Your mortgage servicer should also provide a contact person available by phone to answer your questions and provide accurate information about your options for avoiding foreclosure. By law, this person should be assigned to you within 45 days after your loan becomes delinquent, according to the Consumer Financial Protection Bureau.
If you aren’t getting anywhere with your mortgage company, you can obtain free advice and support from a housing counselor sponsored by the U.S. Department of Housing and Urban Development (HUD). An expert from a housing counseling agency can guide you as you try to work with your mortgage company to avoid foreclosure.
Beware of foreclosure rescue scams
Unfortunately, scammers masquerading as legitimate housing counselors often try to take advantage of homeowners who are vulnerable. As you work through your mortgage issue, keep a skeptical eye out for fake programs and scams.
Warning signs of a scam include organizations that require advance payment or that guarantee to fix your foreclosure problems.

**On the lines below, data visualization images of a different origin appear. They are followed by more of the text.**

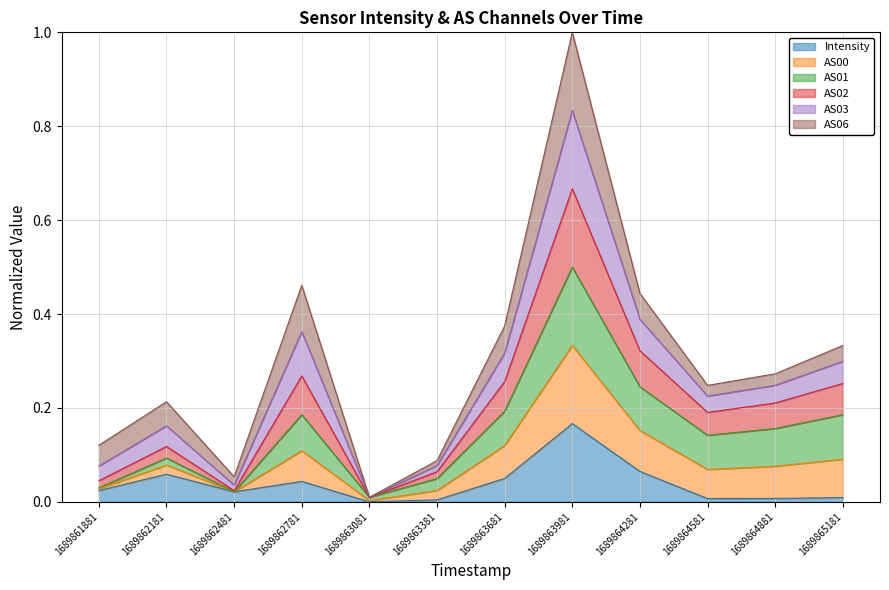

What is the total value across all series at 1689863981?

1.0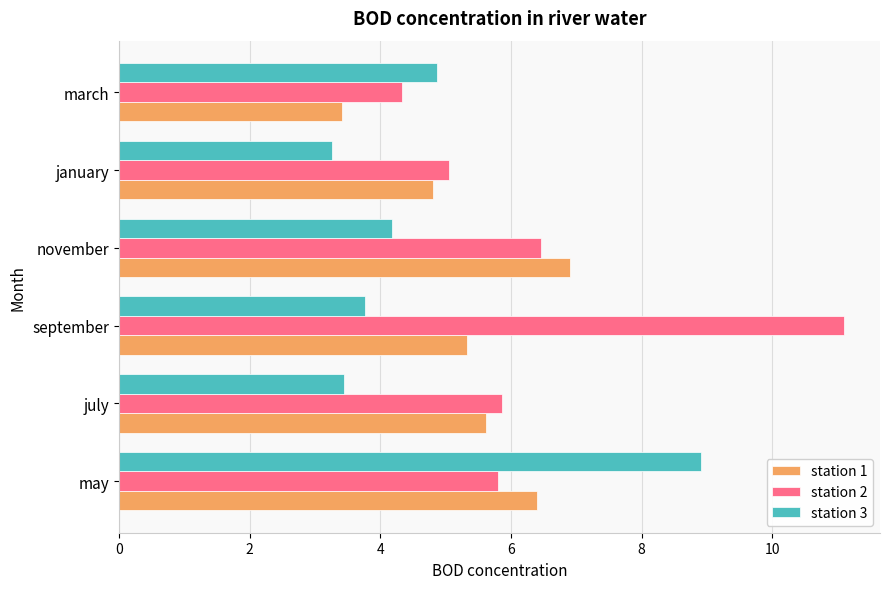

What is the average value of the station 1 series?

5.4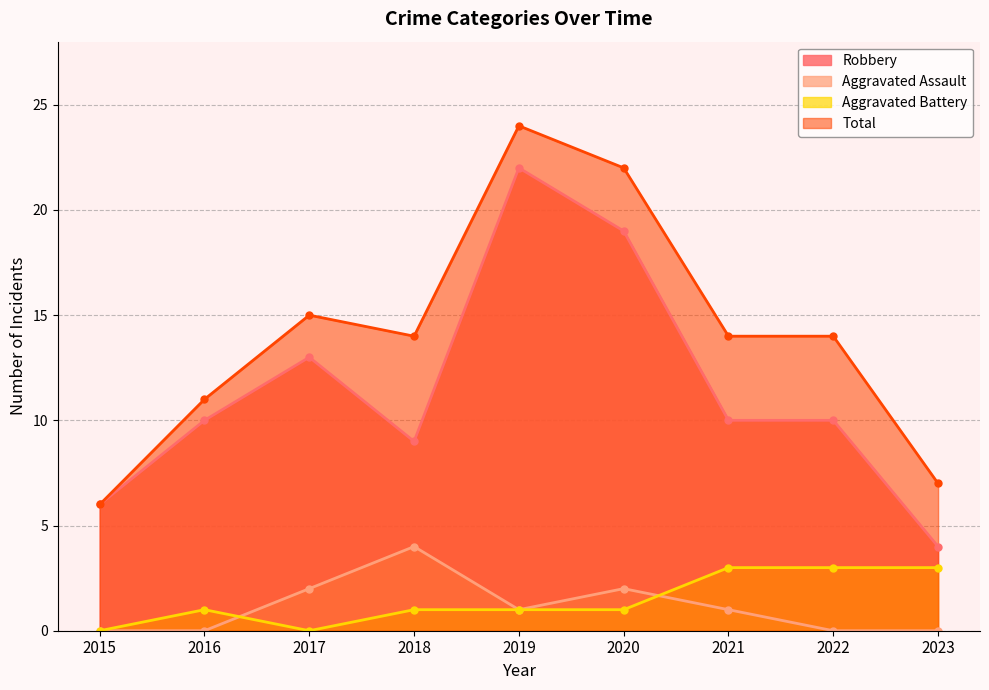

Which series changed the most between 2017 and 2018?

Robbery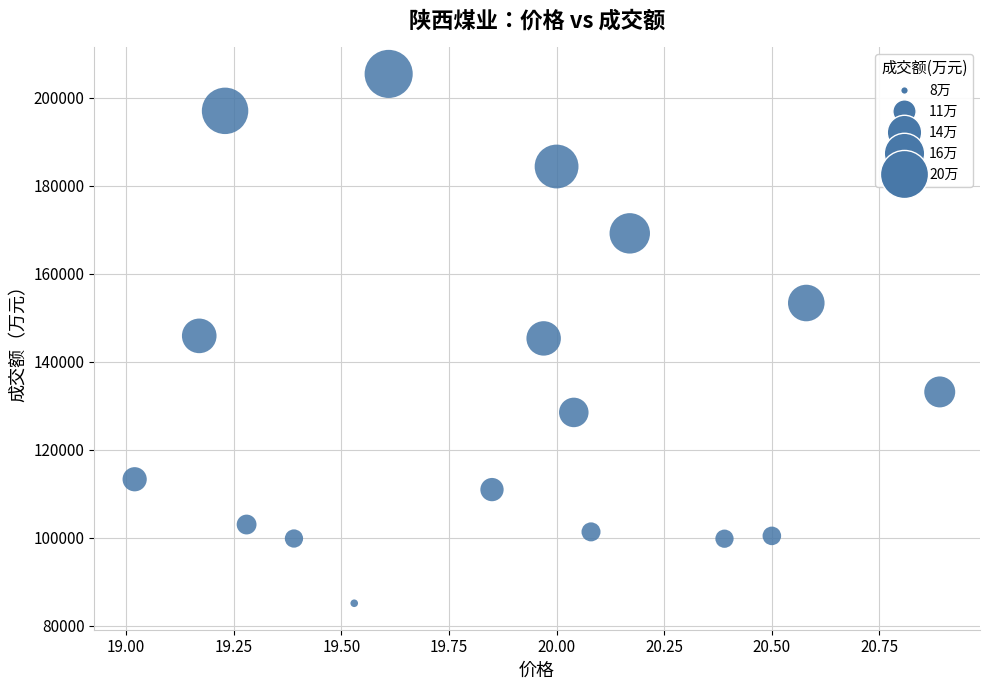

What is the range of Y values (max minus min)?

120320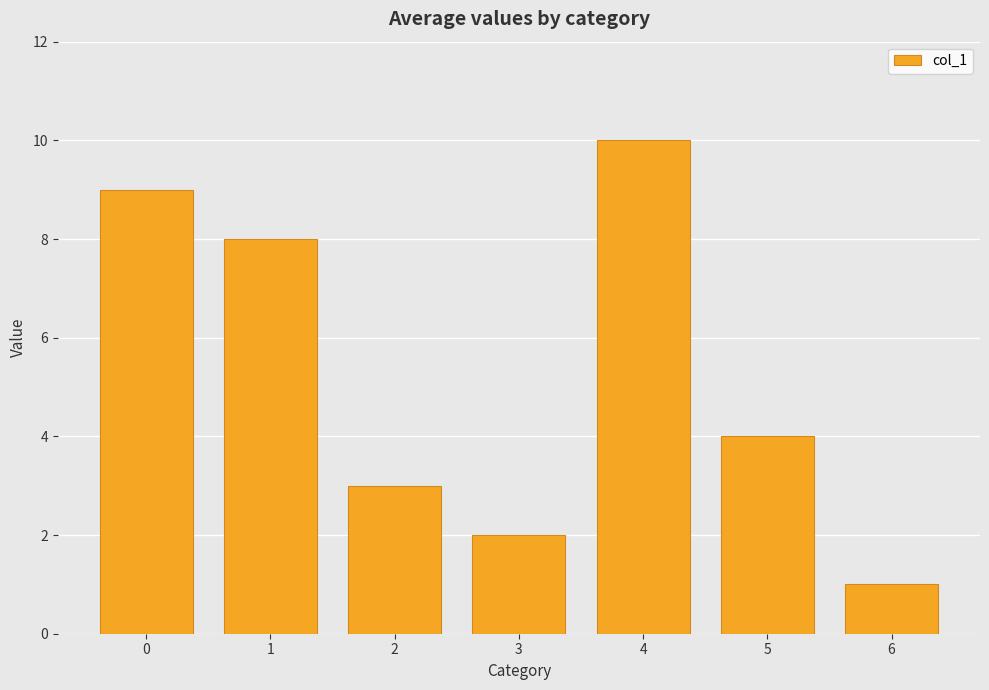

Reading right to left, extract all data points from this chart.

1	4	10	2	3	8	9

In particular, beware of offers to help you get a loan modification through the federal HAMP Program, a federal loan modification program that expired at the end of 2017. In the past, fraudsters have told homeowners that they were approved for the program as a way to trick them into sending money.
Also watch out for phone calls or mail solicitations that appear to be from your mortgage company, but direct you to send payments to an unfamiliar address that doesn’t match the one on your mortgage statement.
If you’re having difficulty making your house payments, your best bet is to reach out to your lender and a HUD-approved housing counselor as soon as possible. This will improve your chances for a happy resolution that helps you avoid the financial and emotional pain of foreclosure.